Kisah manis menjadi Kompasianer berawal dari tidak sengaja. Menjadi penulis --menarasikan gagasan---di blog keroyokan dengan tiada rencana. Saya kira tidak sedikit Kompasianer melewati cerita demikian.
Bermula dari "instruksi" seorang sahabat pada akhir tahun 2010, saya membuat akun Kompasiana. Gagal validasi. Tidak soal. Yang penting sudah memenuhi permintaan kawan baik itu.
Beberapa bulan kemudian, ia menanyakan pengalaman ber-Kompasiana.
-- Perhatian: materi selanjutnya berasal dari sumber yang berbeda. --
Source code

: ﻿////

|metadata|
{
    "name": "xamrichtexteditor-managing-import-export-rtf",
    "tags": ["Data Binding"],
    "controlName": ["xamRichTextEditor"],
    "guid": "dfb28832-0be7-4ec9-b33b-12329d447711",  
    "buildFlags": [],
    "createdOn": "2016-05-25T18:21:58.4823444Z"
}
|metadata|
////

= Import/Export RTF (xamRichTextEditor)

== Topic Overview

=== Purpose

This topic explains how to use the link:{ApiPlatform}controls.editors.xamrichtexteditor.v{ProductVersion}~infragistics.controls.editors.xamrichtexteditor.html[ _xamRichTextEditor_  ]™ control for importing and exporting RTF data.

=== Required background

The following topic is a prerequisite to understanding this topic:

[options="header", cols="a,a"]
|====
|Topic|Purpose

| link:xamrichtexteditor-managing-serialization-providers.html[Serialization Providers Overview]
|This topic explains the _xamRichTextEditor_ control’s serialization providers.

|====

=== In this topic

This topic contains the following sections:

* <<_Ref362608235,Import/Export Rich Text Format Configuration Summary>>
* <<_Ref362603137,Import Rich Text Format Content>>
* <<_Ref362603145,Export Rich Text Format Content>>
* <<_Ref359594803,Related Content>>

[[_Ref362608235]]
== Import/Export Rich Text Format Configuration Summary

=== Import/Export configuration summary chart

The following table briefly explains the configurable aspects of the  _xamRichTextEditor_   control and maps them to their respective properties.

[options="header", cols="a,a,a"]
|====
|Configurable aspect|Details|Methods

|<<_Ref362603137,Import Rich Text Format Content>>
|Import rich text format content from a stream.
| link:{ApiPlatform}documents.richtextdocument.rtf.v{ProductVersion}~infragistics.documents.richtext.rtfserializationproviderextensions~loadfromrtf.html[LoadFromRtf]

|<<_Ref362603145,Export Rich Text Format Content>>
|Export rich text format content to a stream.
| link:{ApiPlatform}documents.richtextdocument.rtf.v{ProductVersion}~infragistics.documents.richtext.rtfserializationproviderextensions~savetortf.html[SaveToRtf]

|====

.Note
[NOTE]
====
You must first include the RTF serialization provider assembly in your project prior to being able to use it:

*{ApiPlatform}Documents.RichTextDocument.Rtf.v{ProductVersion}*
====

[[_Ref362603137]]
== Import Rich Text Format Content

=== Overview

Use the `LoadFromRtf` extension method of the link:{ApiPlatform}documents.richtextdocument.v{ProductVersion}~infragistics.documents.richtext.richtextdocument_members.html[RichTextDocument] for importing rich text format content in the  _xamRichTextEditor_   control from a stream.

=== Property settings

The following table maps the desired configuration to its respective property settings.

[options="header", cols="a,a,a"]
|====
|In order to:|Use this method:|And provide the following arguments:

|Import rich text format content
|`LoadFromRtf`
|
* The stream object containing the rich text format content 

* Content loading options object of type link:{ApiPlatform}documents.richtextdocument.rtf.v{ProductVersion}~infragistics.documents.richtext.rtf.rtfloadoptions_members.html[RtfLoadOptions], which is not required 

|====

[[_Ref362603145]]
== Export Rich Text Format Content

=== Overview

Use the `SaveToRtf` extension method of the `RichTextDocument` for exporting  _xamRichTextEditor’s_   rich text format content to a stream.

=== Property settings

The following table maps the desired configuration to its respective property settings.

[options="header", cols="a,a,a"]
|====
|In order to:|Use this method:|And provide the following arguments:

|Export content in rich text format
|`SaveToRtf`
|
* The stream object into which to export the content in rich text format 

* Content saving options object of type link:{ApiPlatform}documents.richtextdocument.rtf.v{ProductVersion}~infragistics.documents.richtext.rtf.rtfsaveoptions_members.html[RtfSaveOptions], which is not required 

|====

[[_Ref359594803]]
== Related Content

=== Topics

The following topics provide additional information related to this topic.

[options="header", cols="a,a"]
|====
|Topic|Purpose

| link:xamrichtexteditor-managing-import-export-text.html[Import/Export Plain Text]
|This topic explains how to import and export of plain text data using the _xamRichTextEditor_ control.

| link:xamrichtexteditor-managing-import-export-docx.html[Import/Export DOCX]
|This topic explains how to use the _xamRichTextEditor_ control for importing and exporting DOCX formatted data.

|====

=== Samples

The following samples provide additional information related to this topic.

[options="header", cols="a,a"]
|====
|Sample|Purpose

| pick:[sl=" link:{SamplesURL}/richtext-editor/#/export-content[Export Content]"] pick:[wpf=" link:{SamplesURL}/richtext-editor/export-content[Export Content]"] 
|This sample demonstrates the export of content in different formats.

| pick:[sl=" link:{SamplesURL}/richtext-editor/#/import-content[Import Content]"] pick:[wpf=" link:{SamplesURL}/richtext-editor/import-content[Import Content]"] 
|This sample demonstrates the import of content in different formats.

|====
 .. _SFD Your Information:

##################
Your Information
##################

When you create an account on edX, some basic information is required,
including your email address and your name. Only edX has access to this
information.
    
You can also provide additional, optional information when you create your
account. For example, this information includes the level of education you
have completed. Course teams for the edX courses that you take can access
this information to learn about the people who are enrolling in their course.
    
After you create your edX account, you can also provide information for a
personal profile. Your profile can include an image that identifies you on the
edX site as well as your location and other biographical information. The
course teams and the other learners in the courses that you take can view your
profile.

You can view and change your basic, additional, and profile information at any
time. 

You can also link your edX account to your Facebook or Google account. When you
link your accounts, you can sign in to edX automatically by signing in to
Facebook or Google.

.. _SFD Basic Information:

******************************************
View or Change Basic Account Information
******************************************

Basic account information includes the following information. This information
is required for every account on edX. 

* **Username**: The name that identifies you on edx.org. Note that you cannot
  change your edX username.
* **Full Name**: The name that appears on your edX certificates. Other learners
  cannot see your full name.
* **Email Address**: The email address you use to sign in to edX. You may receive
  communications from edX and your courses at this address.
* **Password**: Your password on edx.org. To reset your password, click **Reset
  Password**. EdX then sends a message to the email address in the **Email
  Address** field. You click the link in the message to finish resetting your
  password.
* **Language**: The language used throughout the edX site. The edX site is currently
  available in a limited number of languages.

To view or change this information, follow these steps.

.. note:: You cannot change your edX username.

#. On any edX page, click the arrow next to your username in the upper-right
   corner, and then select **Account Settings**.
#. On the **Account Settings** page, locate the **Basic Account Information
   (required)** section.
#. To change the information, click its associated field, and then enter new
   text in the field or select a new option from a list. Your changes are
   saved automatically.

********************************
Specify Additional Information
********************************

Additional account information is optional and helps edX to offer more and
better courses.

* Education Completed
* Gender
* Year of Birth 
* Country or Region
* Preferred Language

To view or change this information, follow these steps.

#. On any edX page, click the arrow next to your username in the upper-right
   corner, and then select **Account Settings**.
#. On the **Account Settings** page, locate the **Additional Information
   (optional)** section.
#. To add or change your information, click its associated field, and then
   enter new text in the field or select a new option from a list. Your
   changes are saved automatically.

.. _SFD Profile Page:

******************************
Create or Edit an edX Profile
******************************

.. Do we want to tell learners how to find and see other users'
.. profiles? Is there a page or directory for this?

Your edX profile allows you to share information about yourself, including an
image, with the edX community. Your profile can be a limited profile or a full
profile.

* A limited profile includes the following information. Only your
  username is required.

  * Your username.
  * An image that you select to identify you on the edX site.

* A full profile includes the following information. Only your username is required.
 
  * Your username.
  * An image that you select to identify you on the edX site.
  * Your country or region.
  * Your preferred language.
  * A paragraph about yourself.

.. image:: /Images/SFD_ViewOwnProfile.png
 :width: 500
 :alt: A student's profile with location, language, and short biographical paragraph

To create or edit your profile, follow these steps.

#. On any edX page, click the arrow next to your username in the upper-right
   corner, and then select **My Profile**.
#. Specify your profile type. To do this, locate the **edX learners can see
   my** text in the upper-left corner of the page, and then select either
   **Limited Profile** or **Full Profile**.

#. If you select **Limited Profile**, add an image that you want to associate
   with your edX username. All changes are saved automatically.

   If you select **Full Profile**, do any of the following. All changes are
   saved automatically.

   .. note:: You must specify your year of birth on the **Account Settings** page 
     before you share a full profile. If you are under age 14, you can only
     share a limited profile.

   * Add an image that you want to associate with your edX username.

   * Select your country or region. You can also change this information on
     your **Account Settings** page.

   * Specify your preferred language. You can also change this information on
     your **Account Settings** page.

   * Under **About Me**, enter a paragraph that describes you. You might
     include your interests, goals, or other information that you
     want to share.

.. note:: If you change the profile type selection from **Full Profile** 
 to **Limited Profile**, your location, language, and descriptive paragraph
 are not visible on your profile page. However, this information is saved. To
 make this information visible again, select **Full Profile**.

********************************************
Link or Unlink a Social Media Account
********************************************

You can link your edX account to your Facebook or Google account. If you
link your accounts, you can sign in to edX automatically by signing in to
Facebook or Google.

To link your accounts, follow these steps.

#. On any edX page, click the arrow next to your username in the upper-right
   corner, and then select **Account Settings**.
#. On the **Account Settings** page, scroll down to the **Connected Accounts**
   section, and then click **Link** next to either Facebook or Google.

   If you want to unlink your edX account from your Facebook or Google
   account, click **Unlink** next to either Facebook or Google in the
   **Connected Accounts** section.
Kakak kelas Pepih Nugraha di kampus jalan Sekeloa Bandung itu berkata, betapa karya tulis di media warga tersebut amatlah bagus-bagus. Ia pun beberapa kali menayangkan opini di blog milik Kompas Gramedia Group. Ya iyalah, ia punya modal ilmu komunikasi dan berpengalaman sebagai Creative Director perusahaan iklan. Sementara saya, apalah artinya? Hikz.
Tidak enak hati, kemudian saya membuat akun dengan email berbeda. Maka, bulan Februari 2011 (lupa tanggal berapa) resmi memiliki akun di Kompasiana.
Penulis Pupuk Bawang
Awal-awal berselancar di Kompasiana adalah menjumpai berbagai karya tulis hebat. Bak membaca opini di media cetak. Demikian pula dengan karya fiksi. Puisi dan cerpen merupakan gubahan melampaui alam imajinasi saya. Pokoknya: mengagumkan!
Kekaguman yang sempat menyurutkan niat menayangkan tulisan. Tersudut di ruang paling sunyi memori laptop.
Maka saya menjadi Kompasianer pupuk bawang (lupa, apakah waktu itu sudah ada sebutan Kompasianer atau tidak). Hanya membaca dan berkomentar pada artikel-artikel hebat. Sesekali bergosip dengan sesama member di kolom chat pada bagian kanan bawah layar (fitur yang sudah tidak ada). Ngerasani orang lain.
Dari itulah mulai mengenal banyak Kompasianer yang mengajak saya untuk mengirim tulisan.
Baru "berani" mengirim artikel karena dirangsang oleh adanya event menulis dari grup penyuka karya fiksi. Maka, pada tahun-tahun awal saya lebih banyak mengisi kanal fiksiana.